### SELECTED PASSAGE
-->
These old forums are deprecated now and set to read-only. We are waiting for you on our new forums!
More modern, Discourse-based and with GitHub/Google/Twitter authentication built-in.

All times are UTC - 5 hours [ DST ]



Forum locked This topic is locked, you cannot edit posts or make further replies.  [ 20 posts ]  Go to page 1, 2  Next
Author Message
 Post subject: hibernate search batch indexing slow.
PostPosted: Wed Aug 20, 2008 9:43 am 
Regular
Regular

Joined: Tue Apr 01, 2008 5:39 pm
Posts: 61
Need help with Hibernate? Read this first:
http://www.hibernate.org/ForumMailingli ... AskForHelp

Hibernate Version
3.30 GA
hiberante search 3.1.0 Beta 1

Mapping documents:
Code:
class Post
{
    @DocumentId
    private Long id;
   
    @IndexedEmbedded(depth=1, prefix="creator_")
    private User creator;

    @IndexedEmbedded(depth=1, prefix="editor_")   
    private User lastEditor;

    @Field(index=Index.UN_TOKENIZED)
    @DateBridge(resolution=Resolution.MILLISECOND)
    private Timestamp createTime;

    @Field(index=Index.UN_TOKENIZED)
    @DateBridge(resolution=Resolution.MILLISECOND)
    private Timestamp modifyTime;

    @Field(index=Index.TOKENIZED, store=Store.YES)
    @Boost(value=3.5f)
    private String message;

    @Field(index=Index.TOKENIZED, store=Store.YES)
    @Boost(value=2.0f)

### YOUR OBJECTIVE
In the forum thread on slow Hibernate Search batch indexing, what prefix is set for the embedded creator field in the Post class? Answer using only the forum thread on slow Hibernate Search batch indexing.

### RECORDS SUPPLIED
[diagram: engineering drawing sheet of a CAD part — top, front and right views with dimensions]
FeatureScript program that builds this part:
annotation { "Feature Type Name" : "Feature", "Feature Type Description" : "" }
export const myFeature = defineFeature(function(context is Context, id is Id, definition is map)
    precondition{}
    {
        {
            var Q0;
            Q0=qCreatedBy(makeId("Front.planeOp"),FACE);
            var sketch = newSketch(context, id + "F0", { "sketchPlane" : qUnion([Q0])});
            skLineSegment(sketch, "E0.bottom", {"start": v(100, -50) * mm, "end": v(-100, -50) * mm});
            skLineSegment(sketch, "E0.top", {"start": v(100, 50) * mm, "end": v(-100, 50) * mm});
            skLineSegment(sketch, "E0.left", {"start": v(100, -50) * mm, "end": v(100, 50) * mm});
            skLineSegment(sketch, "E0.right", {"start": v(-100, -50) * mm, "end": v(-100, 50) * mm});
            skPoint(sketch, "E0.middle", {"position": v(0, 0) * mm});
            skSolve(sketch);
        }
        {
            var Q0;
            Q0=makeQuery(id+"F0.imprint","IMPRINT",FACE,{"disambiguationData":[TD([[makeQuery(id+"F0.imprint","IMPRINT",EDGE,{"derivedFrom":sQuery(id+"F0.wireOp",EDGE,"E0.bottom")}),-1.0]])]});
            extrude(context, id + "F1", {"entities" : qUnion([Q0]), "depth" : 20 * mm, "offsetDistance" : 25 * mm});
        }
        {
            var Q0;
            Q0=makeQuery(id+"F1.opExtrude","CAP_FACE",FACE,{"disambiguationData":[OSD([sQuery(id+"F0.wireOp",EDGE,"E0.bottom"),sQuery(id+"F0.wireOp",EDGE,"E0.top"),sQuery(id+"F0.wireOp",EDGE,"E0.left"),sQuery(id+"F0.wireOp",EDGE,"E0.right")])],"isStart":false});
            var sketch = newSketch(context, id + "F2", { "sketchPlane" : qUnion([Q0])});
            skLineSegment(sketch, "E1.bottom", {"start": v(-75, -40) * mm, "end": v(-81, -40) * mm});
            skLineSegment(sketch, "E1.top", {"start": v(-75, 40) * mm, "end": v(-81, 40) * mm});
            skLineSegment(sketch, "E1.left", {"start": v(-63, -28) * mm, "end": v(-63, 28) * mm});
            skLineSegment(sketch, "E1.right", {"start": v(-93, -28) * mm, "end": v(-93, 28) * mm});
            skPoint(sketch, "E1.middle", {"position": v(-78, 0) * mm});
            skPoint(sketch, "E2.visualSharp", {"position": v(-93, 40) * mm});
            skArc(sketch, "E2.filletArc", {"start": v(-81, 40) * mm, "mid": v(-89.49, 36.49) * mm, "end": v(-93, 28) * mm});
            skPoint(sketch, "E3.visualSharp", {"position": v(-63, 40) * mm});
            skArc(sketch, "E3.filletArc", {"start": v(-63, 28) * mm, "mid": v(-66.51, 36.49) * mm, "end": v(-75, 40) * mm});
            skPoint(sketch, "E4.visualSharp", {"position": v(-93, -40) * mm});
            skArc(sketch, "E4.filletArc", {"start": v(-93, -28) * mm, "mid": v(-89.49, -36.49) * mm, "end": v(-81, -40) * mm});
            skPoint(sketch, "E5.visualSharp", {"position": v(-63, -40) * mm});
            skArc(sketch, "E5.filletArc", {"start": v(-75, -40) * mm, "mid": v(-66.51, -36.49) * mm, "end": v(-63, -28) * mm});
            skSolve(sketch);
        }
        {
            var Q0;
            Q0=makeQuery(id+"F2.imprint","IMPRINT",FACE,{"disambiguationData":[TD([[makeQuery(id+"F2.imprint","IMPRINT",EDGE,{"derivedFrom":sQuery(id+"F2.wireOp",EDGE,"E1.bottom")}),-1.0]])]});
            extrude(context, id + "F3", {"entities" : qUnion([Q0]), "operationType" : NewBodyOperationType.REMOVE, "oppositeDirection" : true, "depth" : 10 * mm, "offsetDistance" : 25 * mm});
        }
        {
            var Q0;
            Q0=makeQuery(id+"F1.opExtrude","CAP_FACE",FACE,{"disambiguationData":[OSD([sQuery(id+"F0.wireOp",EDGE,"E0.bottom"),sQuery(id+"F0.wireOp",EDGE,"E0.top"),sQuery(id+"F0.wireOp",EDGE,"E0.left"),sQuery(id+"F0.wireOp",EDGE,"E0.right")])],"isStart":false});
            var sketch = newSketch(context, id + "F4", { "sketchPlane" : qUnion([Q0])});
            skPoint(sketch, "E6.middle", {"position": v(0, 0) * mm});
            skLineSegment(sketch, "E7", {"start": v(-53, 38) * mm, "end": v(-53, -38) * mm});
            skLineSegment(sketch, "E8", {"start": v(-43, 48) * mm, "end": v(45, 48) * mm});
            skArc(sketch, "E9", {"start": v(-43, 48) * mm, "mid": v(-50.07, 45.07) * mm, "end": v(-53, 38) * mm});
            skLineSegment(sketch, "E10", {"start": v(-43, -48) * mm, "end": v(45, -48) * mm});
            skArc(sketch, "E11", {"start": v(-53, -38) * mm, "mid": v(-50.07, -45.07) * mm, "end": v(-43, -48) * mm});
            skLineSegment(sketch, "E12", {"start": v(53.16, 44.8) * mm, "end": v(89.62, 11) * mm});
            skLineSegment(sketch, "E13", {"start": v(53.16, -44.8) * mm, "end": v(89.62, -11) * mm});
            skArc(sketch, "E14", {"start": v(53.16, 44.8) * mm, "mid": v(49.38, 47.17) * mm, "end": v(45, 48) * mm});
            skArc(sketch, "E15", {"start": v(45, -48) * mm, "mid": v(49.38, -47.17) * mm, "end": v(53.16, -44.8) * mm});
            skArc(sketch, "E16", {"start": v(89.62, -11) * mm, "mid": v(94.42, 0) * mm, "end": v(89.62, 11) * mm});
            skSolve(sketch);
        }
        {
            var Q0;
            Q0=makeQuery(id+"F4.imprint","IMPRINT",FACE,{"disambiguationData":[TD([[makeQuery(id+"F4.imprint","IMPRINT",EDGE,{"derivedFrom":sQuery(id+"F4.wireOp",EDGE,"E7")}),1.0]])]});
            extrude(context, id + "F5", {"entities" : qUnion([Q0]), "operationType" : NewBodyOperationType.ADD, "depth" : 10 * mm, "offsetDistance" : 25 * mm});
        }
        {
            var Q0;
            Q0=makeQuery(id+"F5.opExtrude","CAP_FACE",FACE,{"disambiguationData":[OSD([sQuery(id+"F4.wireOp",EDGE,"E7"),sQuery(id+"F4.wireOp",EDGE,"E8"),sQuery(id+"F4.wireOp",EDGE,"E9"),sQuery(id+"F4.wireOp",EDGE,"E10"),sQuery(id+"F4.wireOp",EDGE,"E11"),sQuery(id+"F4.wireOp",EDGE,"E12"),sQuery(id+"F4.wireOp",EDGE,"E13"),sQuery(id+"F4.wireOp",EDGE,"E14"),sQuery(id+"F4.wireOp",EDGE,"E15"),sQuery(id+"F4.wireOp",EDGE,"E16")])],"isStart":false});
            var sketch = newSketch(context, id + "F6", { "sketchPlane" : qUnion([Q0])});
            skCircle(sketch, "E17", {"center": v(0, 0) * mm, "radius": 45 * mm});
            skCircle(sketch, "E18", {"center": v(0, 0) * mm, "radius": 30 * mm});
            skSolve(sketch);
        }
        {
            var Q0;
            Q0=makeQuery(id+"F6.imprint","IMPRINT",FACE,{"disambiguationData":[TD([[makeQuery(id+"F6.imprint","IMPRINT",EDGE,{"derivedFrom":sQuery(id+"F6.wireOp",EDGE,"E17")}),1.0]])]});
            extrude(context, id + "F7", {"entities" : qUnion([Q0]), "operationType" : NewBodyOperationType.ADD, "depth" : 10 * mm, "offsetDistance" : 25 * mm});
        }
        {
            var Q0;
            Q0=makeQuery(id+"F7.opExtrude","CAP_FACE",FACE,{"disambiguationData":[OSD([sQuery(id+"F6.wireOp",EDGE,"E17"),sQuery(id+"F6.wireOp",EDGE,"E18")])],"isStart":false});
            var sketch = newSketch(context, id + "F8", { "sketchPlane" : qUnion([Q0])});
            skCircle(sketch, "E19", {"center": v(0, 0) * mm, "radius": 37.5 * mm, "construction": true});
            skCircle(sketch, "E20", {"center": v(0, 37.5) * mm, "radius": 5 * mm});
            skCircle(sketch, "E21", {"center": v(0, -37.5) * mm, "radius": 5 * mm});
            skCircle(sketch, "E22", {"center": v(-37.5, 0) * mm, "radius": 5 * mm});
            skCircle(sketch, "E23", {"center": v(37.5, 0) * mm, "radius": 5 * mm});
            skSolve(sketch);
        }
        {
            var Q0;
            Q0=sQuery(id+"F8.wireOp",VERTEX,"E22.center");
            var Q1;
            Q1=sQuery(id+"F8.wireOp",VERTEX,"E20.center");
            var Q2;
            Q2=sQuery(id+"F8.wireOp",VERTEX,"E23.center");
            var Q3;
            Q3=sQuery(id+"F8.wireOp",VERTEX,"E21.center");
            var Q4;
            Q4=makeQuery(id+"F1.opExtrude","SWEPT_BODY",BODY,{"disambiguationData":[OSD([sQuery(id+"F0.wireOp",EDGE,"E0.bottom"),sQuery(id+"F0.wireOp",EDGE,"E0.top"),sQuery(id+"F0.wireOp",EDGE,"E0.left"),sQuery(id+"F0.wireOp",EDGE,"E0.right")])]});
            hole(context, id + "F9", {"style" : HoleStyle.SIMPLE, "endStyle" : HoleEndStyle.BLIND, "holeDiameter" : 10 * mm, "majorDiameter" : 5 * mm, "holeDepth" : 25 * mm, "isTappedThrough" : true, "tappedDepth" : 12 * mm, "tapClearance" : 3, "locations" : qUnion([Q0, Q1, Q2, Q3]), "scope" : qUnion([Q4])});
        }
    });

### OUTPUT OF THE EXERCISE
creator_